De cabeça para baixo

Na série de TV Isabel, rainha de Castela, que o canal pago Globosat está exibindo diariamente, o navegador genovês Cristóforo Colombo tenta convencer Sua Majestade a financiar seu projeto de descobrir o caminho das Índias.

Ele mostra à rainha cartas de navegação fraudadas e falsificadas tentando convencê-la dos fundamentos infalíveis de seu projeto, e aparece com um globo terrestre na mão, para comprovar que a Terra era redonda e que através do Atlântico chegaria ao seu destino.

O projeto de Colombo era recolher o ouro e a riqueza de terras ainda não conquistadas, mas para ganhar a simpatia da rainha católica foi aconselhado a enfatizar que sua missão principal era a de espalhar a fé cristã por terras desconhecidas. A rainha aprovou a história da fé, mas por via das dúvidas não esqueceu de perguntar se aquela missão iria também ajudar “as arcas do Reino”.

Andando com aquele globo na mão, na época em que ainda se acreditava que a terra era plana, a rainha de Castela se perguntava, olhando para a parte de baixo do globo, como é que as pessoas que estavam lá conseguiam andar de cabeça para baixo e não caiam no espaço infinito.

Quem, quando criança, em algum momento, não teve essa dúvida maluca?

Há mais de 500 anos existiram Isabel e Fernando, reis de Castela e Aragão o navegador genovês Cristóvão Colombo, e a América foi descoberta.

Há ou não há um leve e melancólico tom de ridículo envolvendo essa metáfora do mundo de cabeça para baixo que intrigava Isabel de Castela?

A América, historicamente jovem, tem um quê de patafísico (a ciência das soluções imaginárias), um quê de surrealismo (no sentido que lhe dava André Breton, seu idealizador, como uma espécie de expressão do sonho, do instinto e do desejo, deliberadamente incoerente) e um quê do realismo fantástico (elementos mágicos ou fantásticos tratados como normais na narrativa).

Na Macondo venezuelana, o povo foi chamado a dizer nas urnas o que pensa do bolivarianismo de pajaritos, e tomou a Assembléia Nacional dos esbirros do patético Maduro por mais de 30% de votos de diferença. Problema nenhum nesse mundo de cabeça pra baixo. El señor governante resolveu a pendência salomonicamente: monte-se outra assembleia, essa inteirinha dele, e deixem de atrapalhar a marcha para o futuro. Como ninguém tinha pensado nisso antes?

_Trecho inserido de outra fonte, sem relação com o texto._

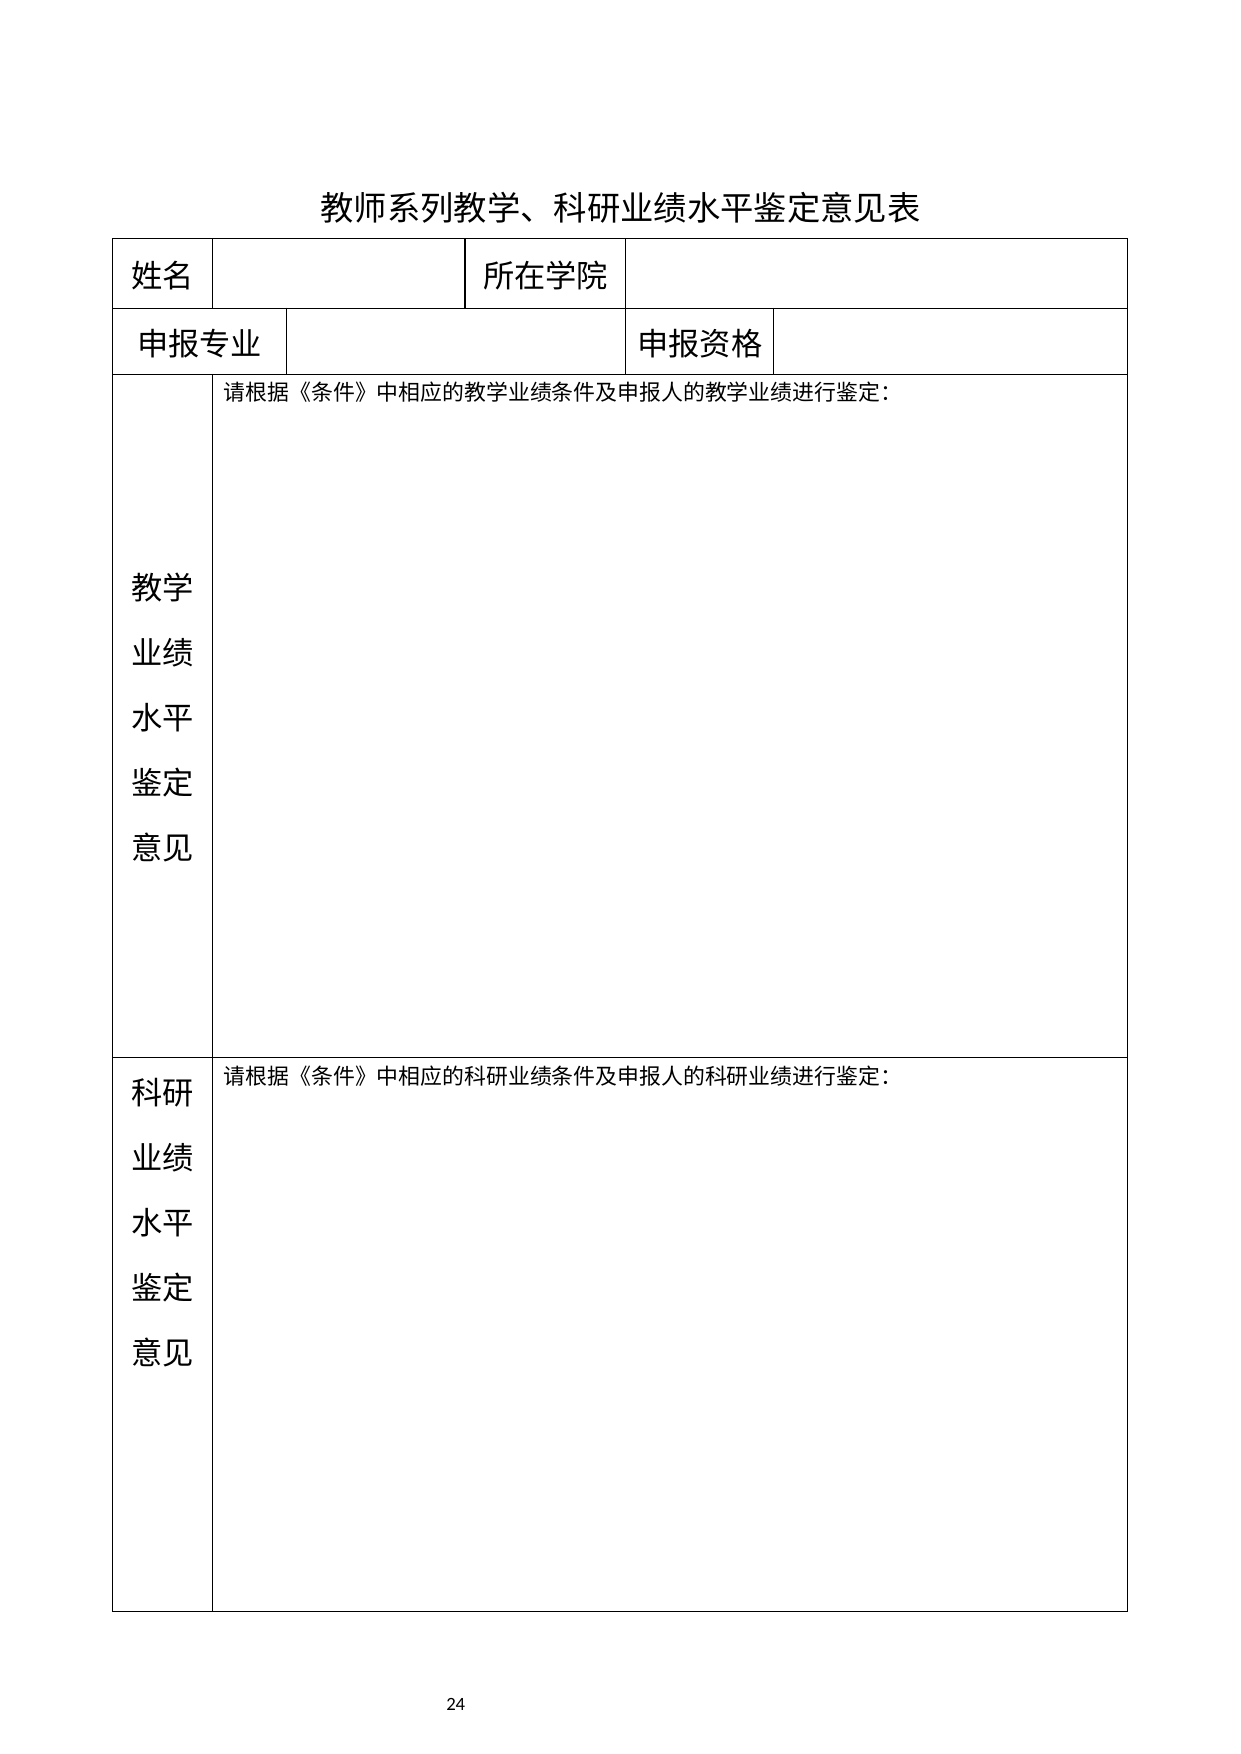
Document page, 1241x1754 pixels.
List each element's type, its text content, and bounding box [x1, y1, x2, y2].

table_cell 申报资格 [626, 309, 773, 374]
table_cell 科研业绩水平鉴定意见 [113, 1058, 212, 1611]
table_header [213, 239, 464, 308]
table_cell 申报专业 [113, 309, 286, 374]
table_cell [213, 1058, 1127, 1611]
table_header [626, 239, 1127, 308]
table_cell [774, 309, 1127, 374]
text 教师系列教学、科研业绩水平鉴定意见表 [118, 173, 1122, 238]
table_header 所在学院 [466, 239, 625, 308]
table_cell [287, 309, 625, 374]
table_header 姓名 [113, 239, 212, 308]
table_cell 教学业绩水平鉴定意见 [113, 375, 212, 1057]
table_cell 请根据《条件》中相应的教学业绩条件及申报人的教学业绩进行鉴定： [213, 375, 1127, 1057]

No Brasil, uma obscura juíza de Direito do interior se achou investida de poderes divinos e suspendeu por 48 horas a comunicação via WhatsApp entre milhões de pessoas que usam o aplicativo como recreação ou instrumento de trabalho. A medida da onipotente de subúrbio foi revogada algumas horas depois, mas deixou sua marca para a história das iniquidades.

É neste pedaço de mundo também que aqueles que o polonês Czeslaw Milosz, Nobel de Literatura de 1980, chamava de “universo de sombras ambulantes”, tenta dar vida nova a velhos fantasmas que jazem no subconsciente, imaginando forjadores de rios de leite e mel onde só existem quadrilhas de aproveitadores vulgares.

No globo que o navegante genovês deu de presente a Isabel de Castela pode acontecer de tudo, mas as pessoas de cabeça para baixo não cairão e nem se perderão no espaço infinito. Como os juízes do Supremo decidiram ontem, sempre haverá quem esteja disposto a ajudar a lei da gravidade a manter cada coisa em seu lugar, mesmo que esse lugar seja o inferno.

Este artigo foi originalmente publicado no Blog do Noblat, em 18/12/2015. 

Um comentário para “De cabeça para baixo”

  1. O mundo representado pelo globo situa o inferno a partir do ponto de vista de cada um. A gravidade da lei está está exatamente na contraposição ao julgamento da obscura juíza de interior anda na exposição crônica de bom jornalista que situa o inferno a partir de seu ponto de vista. Cada um cumpre seu papel com ajuda da lei da gravidade. Até onde a política poderia interferir nas leis da física? Até onde poderíaemos situar o inferno e o céu?